- _Written instruction A_:
Copy the passage on two-dimensional materials word for word, from "These 2-D materials" to "monolayers functionally two-dimensional.".
- _Written instruction B_:
According to the passage on two-dimensional materials, in which directions can electrons move within a monolayer? List every direction it names.
- _Written instruction C_:
Continue the passage on two-dimensional materials after its final sentence.

- _Text passage_:
** begin **

For UW physicists, the 2-D form of tungsten ditelluride is full of surprises
The general public might think of the 21st century as an era of revolutionary technological platforms, such as smartphones or social media. But for many scientists, this century is the era of another type of platform: two-dimensional materials, and their unexpected secrets.
These 2-D materials can be prepared in crystalline sheets as thin as a single monolayer, only one or a few atoms thick. Within a monolayer, electrons are restricted in how they can move: Like pieces on a board game, they can move front to back, side to side or diagonally—but not up or down. This constraint makes monolayers functionally two-dimensional.
The 2-D realm exposes properties predicted by quantum mechanics—the probability-wave-based rules that underlie the behavior of all matter. Since graphene—the first monolayer—debuted in 2004, scientists have isolated many other 2-D materials and shown that they harbor unique physical and chemical properties that could revolutionize computing and telecommunications, among other fields.

** end **

- _Entries shown_:
** begin **

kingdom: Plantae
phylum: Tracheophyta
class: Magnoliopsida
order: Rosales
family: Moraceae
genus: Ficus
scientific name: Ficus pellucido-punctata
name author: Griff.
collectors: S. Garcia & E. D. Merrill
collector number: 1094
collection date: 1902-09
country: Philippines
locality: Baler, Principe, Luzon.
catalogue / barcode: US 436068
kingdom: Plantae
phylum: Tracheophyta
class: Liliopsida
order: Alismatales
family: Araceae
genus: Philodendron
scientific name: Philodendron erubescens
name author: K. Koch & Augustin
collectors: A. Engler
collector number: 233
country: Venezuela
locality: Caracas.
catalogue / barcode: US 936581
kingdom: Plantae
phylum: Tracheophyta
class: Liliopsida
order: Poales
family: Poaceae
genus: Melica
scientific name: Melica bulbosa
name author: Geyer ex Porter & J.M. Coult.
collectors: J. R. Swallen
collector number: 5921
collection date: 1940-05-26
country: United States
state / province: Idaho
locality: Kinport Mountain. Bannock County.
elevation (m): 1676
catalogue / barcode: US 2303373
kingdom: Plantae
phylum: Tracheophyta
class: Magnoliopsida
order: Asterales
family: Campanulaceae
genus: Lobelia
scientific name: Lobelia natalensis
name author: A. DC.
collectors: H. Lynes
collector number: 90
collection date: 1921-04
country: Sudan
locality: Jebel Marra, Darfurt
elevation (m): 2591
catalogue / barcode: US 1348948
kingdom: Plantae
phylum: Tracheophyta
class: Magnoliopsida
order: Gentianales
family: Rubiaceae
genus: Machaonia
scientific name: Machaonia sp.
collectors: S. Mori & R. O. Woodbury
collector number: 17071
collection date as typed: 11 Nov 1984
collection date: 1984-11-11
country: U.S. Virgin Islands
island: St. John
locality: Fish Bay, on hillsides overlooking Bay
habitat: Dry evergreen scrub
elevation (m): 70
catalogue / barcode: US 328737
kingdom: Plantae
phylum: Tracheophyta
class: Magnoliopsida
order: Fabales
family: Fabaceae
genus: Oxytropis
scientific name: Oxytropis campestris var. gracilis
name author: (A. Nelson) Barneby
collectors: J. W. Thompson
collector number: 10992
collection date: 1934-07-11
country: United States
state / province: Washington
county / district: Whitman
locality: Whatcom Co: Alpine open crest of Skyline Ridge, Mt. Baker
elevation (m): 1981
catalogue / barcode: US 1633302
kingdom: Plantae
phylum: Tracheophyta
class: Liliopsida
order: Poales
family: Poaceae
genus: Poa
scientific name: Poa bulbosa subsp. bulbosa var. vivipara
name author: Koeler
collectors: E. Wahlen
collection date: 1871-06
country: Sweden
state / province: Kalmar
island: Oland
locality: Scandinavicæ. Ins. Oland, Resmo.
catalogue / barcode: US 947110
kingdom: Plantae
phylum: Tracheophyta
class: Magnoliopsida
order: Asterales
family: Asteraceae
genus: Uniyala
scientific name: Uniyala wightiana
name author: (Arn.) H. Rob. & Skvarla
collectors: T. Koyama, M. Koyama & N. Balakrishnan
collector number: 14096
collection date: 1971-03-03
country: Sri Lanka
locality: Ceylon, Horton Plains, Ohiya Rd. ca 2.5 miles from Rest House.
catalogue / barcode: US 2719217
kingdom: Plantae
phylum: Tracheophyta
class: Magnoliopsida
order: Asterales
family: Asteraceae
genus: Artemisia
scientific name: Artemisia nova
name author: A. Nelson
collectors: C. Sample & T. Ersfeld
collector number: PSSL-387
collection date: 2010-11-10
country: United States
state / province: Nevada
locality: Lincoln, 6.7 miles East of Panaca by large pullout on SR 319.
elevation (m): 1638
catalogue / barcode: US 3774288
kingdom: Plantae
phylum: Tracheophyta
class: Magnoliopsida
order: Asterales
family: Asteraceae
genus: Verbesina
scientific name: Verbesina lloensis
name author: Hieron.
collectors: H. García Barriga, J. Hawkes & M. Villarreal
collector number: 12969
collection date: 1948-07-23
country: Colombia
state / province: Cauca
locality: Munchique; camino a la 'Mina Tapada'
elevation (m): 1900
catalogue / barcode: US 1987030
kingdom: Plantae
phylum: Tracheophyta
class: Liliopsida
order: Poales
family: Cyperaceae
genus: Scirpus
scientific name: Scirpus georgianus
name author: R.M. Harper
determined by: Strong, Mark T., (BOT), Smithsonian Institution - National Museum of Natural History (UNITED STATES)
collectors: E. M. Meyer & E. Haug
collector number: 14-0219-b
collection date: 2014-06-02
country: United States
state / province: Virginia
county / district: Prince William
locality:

** end **

- _Answer A_:
These 2-D materials can be prepared in crystalline sheets as thin as a single monolayer, only one or a few atoms thick. Within a monolayer, electrons are restricted in how they can move: Like pieces on a board game, they can move front to back, side to side or diagonally—but not up or down. This constraint makes monolayers functionally two-dimensional.

- _Answer B_:
- front to back
- side to side
- diagonally

- _Answer C_:
For a team led by scientists at the University of Washington, the 2-D form of one metallic compound—tungsten ditelluride, or WTe2—is a bevy of quantum revelations. In a paper published online July 23 in the journal Nature, researchers report their latest discovery about WTe2: Its 2-D form can undergo "ferroelectric switching." They found that when two monolayers are combined, the resulting "bilayer" develops a spontaneous electrical polarization. This polarization can be flipped between two opposite states by an applied electric field.
"Finding ferroelectric switching in this 2-D material was a complete surprise," said senior author David Cobden, a UW professor of physics. "We weren't looking for it, but we saw odd behavior, and after making a hypothesis about its nature we designed some experiments that confirmed it nicely."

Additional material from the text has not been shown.